Jericho: The First Season explodes onto DVD courtesy of Paramount Home Entertainment. This six-disc boxed set features all 22 episodes from the show’s first season. The shows have been letterboxed at 1.78:1 and the transfer is enhanced for 16 x 9 TVs. The show has a visual style very similar to that of a feature film and the transfer here looks very good. The picture is sharp and clear, showing only a minute amount of grain and no defects from the source material. The image is well-balanced, as its never too bright or too dark. The colors look fine, although the show sports mostly muted tones. I did note some very minor moments of video noise, but otherwise the image is very nice. The DVDs carry a Dolby Digital 5.1 audio track. This track provides clear dialogue and sound effects. But, compared to some other TV-on-DVD presentations that I’ve seen, the audio is disappointing. The stereo effects are OK, as are the subwoofer effects, but both are used sparingly. The surround sound effects come into play only during crowd scenes.

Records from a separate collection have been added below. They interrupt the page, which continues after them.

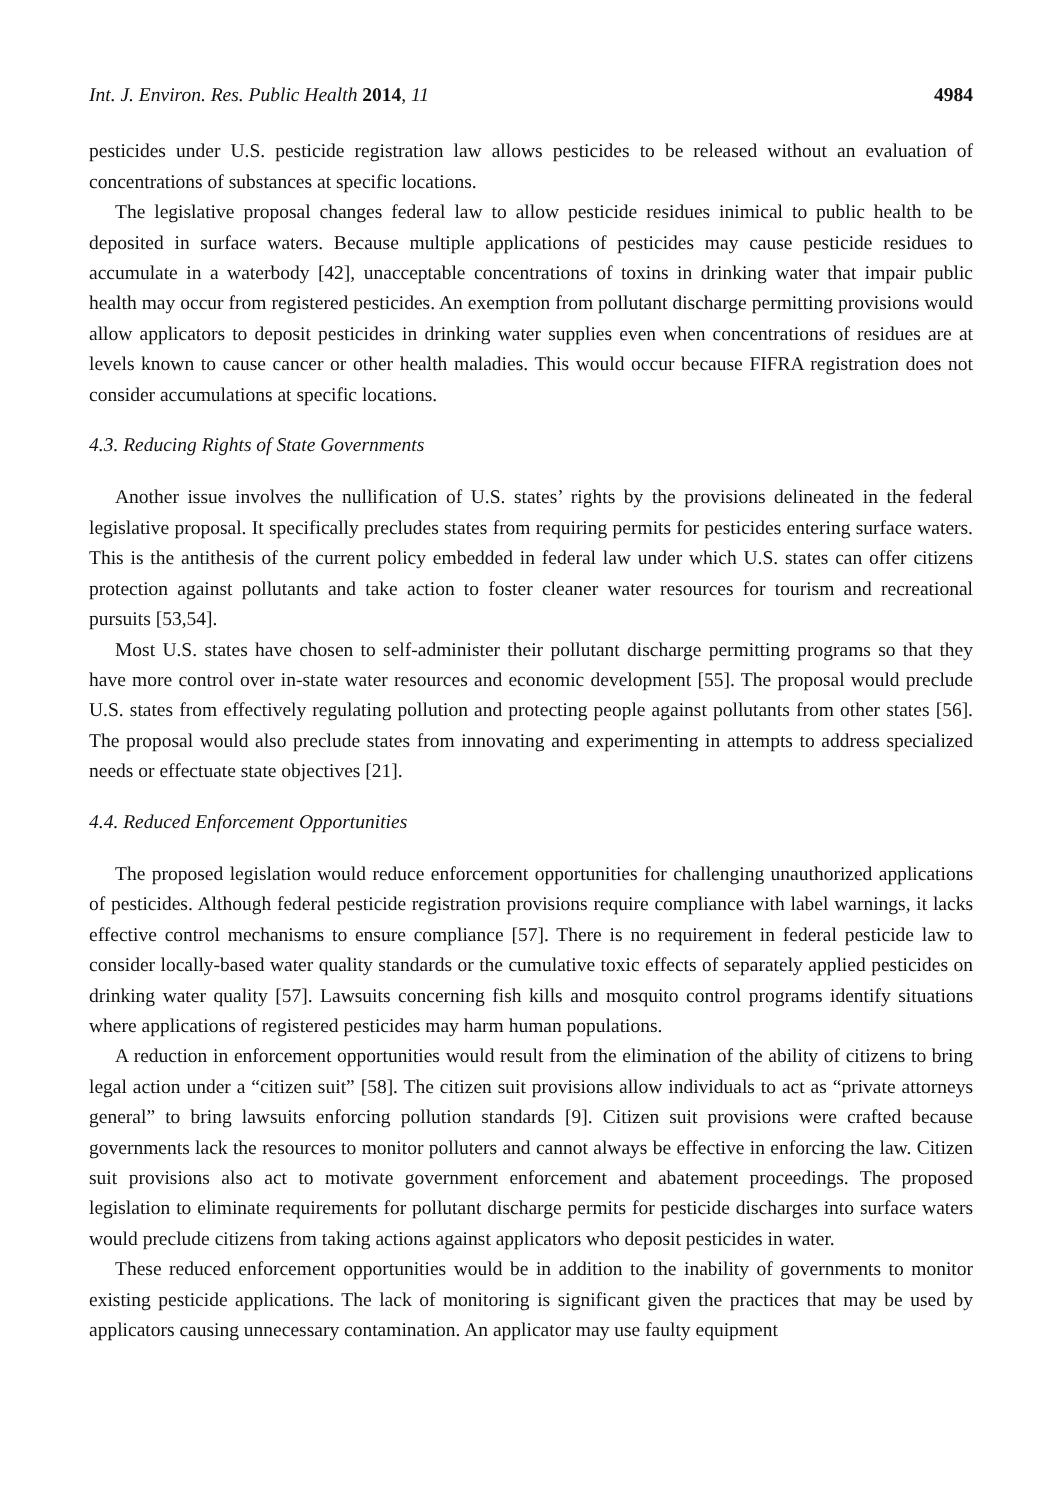Int. J. Environ. Res. Public Health 2014, 11 4984
pesticides under U.S. pesticide registration law allows pesticides to be released without an evaluation of concentrations of substances at specific locations.
The legislative proposal changes federal law to allow pesticide residues inimical to public health to be deposited in surface waters. Because multiple applications of pesticides may cause pesticide residues to accumulate in a waterbody [42], unacceptable concentrations of toxins in drinking water that impair public health may occur from registered pesticides. An exemption from pollutant discharge permitting provisions would allow applicators to deposit pesticides in drinking water supplies even when concentrations of residues are at levels known to cause cancer or other health maladies. This would occur because FIFRA registration does not consider accumulations at specific locations.
4.3. Reducing Rights of State Governments
Another issue involves the nullification of U.S. states’ rights by the provisions delineated in the federal legislative proposal. It specifically precludes states from requiring permits for pesticides entering surface waters. This is the antithesis of the current policy embedded in federal law under which U.S. states can offer citizens protection against pollutants and take action to foster cleaner water resources for tourism and recreational pursuits [53,54].
Most U.S. states have chosen to self-administer their pollutant discharge permitting programs so that they have more control over in-state water resources and economic development [55]. The proposal would preclude U.S. states from effectively regulating pollution and protecting people against pollutants from other states [56]. The proposal would also preclude states from innovating and experimenting in attempts to address specialized needs or effectuate state objectives [21].
4.4. Reduced Enforcement Opportunities
The proposed legislation would reduce enforcement opportunities for challenging unauthorized applications of pesticides. Although federal pesticide registration provisions require compliance with label warnings, it lacks effective control mechanisms to ensure compliance [57]. There is no requirement in federal pesticide law to consider locally-based water quality standards or the cumulative toxic effects of separately applied pesticides on drinking water quality [57]. Lawsuits concerning fish kills and mosquito control programs identify situations where applications of registered pesticides may harm human populations.
A reduction in enforcement opportunities would result from the elimination of the ability of citizens to bring legal action under a “citizen suit” [58]. The citizen suit provisions allow individuals to act as “private attorneys general” to bring lawsuits enforcing pollution standards [9]. Citizen suit provisions were crafted because governments lack the resources to monitor polluters and cannot always be effective in enforcing the law. Citizen suit provisions also act to motivate government enforcement and abatement proceedings. The proposed legislation to eliminate requirements for pollutant discharge permits for pesticide discharges into surface waters would preclude citizens from taking actions against applicators who deposit pesticides in water.
These reduced enforcement opportunities would be in addition to the inability of governments to monitor existing pesticide applications. The lack of monitoring is significant given the practices that may be used by applicators causing unnecessary contamination. An applicator may use faulty equipment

The Jericho: The First Season set contains several extras. There are AUDIO COMMENTARIES for the episodes, “Pilot: The First Seventeen Hours”, “Fallout” (both Disc 1), “Rogue River” (disc 2), “Red Flag”, “Vox Populi” (disc 4), and “Coalition of the Willing” (disc 6). These commentaries are casual and informative, most notably the chat with director/executive producer Jon Turtletaub and produce Carol Barbee on “Pilot”, as they discuss the challenge of having a pilot get picked up for series and not having the actors from the pilot available for continued work. The episodes “Pilot: The First Seventeen Hours”, “Four Horsemen”, “Walls of Jericho” (all disc 1), “9:02”, “Long Live the Mayor” (both disc 2), “Crossroads”, “Vox Populi” (both disc 3), “Black Jack” (disc 4), “One Man’s Terrorist”, “A.K.A.”, “Casus Belli” (all disc 5), and “Coalition of the Willing” (disc 6) all feature DELETED SCENES which are accompanied by optional commentary from executives from the show. Most of these scenes are very brief. Disc 6 offers some additional extras. “Building Jericho” (25 minutes) is a behind-the-scenes featurette which offers an overview of the creation of the show. From there, we get comments from the actors about casting and characters (with audition footage). The segment then examines the making of the pilot, the creation of the sets, the special effects, and the music. “What If” is a 9-minute documentary which contains comments from experts and lots of stock footage from the 1950s, as it examines what would really happen in the event of a nuclear explosion.